Operating under klieg lights of scrutiny, the board members had to embark on an all-out effort to overhaul HealthSouth’s governance and convince investors, customers, employees, the media and its home city of Birmingham, Ala., that the company deserved a second chance and could be transformed.

May believed that, unlike Enron, HealthSouth was a viable business, albeit a badly managed one. "There were 45,000 people who worked at the company who didn’t do anything wrong and didn’t deserve these problems," he says. But by the end of March 2003, it became clear that Scrushy, who had come up with a plan to spin off part of the company in an effort to retain control, was the biggest of HealthSouth’s problems. So the board declared Scrushy’s employment agreement invalid and named Hanson as chairman and May as interim CEO. May’s job, in a nutshell, was to try to rescue the company, or, at the very least, keep it out of bankruptcy.

Binging and Purging
Among the companies that made headlines for the wrong reasons in recent years, Tyco, Reliant Energy and HealthSouth took remarkably similar paths. Today all three are in various phases of a recovery and are actively engaged in an ongoing effort to restore public trust, despite the fact that each nearly wound up filing for bankruptcy.

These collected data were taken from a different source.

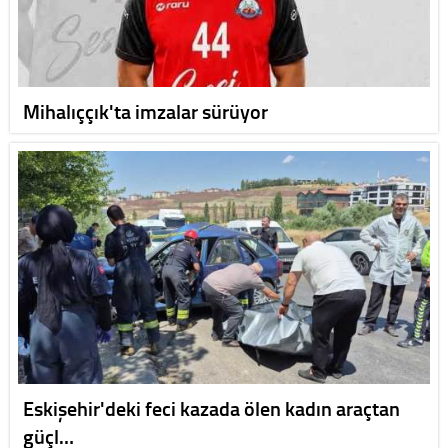
Mihalıççık'ta imzalar sürüyor
Eskişehir'deki feci kazada ölen kadın araçtan
güçl…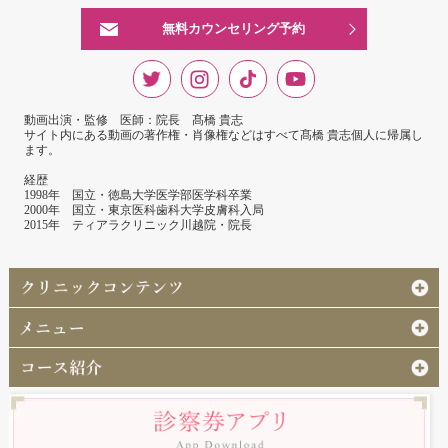
無料カウンセリング予約
動画出演・監修 医師：院長 髙橋 貴志
サイト内にある動画の著作権・肖像権などはすべて髙橋 貴志個人に帰属し
ます。
経歴
1998年 国立・徳島大学医学部医学科卒業
2000年 国立・東京医科歯科大学皮膚科入局
2015年 ティアラクリニック川越院・院長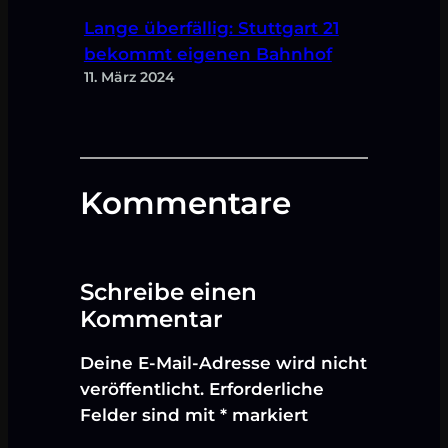
Lange überfällig: Stuttgart 21
bekommt eigenen Bahnhof
11. März 2024
Kommentare
Schreibe einen
Kommentar
Deine E-Mail-Adresse wird nicht
veröffentlicht.
Erforderliche
Felder sind mit
*
markiert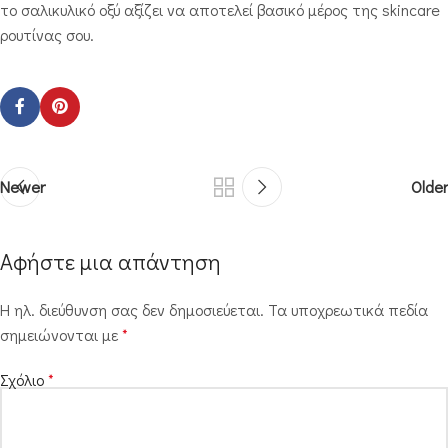
το σαλικυλικό οξύ αξίζει να αποτελεί βασικό μέρος της skincare
ρουτίνας σου.
Newer
Older
Αφήστε μια απάντηση
Η ηλ. διεύθυνση σας δεν δημοσιεύεται.
Τα υποχρεωτικά πεδία
σημειώνονται με
*
Σχόλιο
*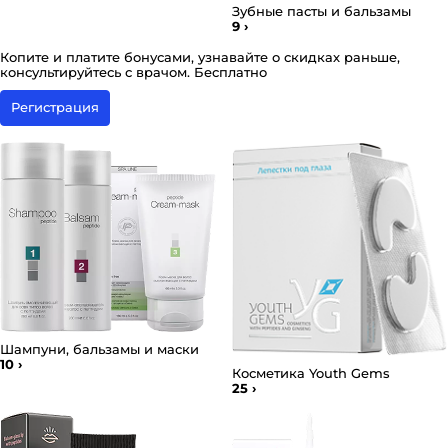
Зубные пасты и бальзамы
9
›
Копите и платите бонусами, узнавайте о скидках раньше,
консультируйтесь с врачом. Бесплатно
Регистрация
Шампуни, бальзамы и маски
10
›
Косметика Youth Gems
25
›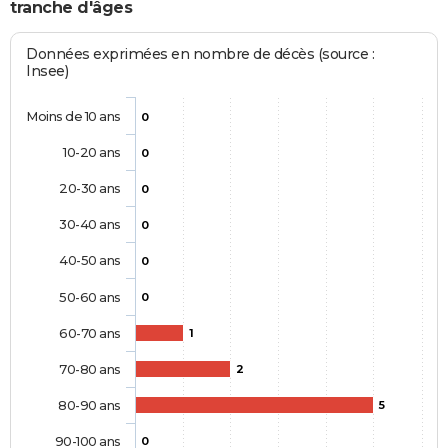
tranche d'âges
Données exprimées en nombre de décès (source :
Insee)
Moins de 10 ans
0
10-20 ans
0
20-30 ans
0
30-40 ans
0
40-50 ans
0
50-60 ans
0
60-70 ans
1
70-80 ans
2
80-90 ans
5
90-100 ans
0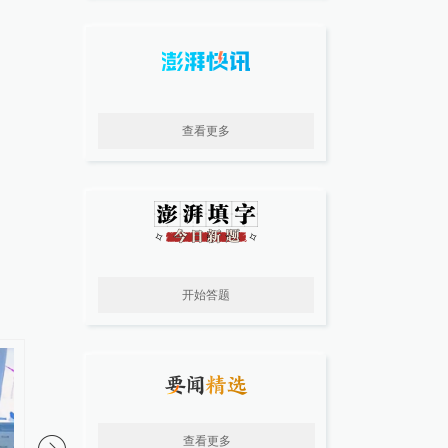
查看更多
开始答题
查看更多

All three purged standing directors and engaged new ones to start the cleanup process. In hindsight, this step served to reassure investors, bankers and employees that the company was headed in the right direction. Tyco and Reliant Energy both had to contend with board members and managers who were reluctant to step aside, but most of them eventually got the message that they were standing in the way of their companies’ repair.

HealthSouth, however, suffered a more intractable problem when Scrushy refused to resign from the board of directors. Board members have been holding special sessions for the past three years to avoid giving Scrushy the chance to turn up at their meetings. Last September, freshly vindicated in court, Scrushy demanded access to HealthSouth’s financials and said that the company lacked leadership and vision. On his website, he posts press releases aimed at, as the site claims, "setting the record straight." He continues to be a thorn in the board’s side.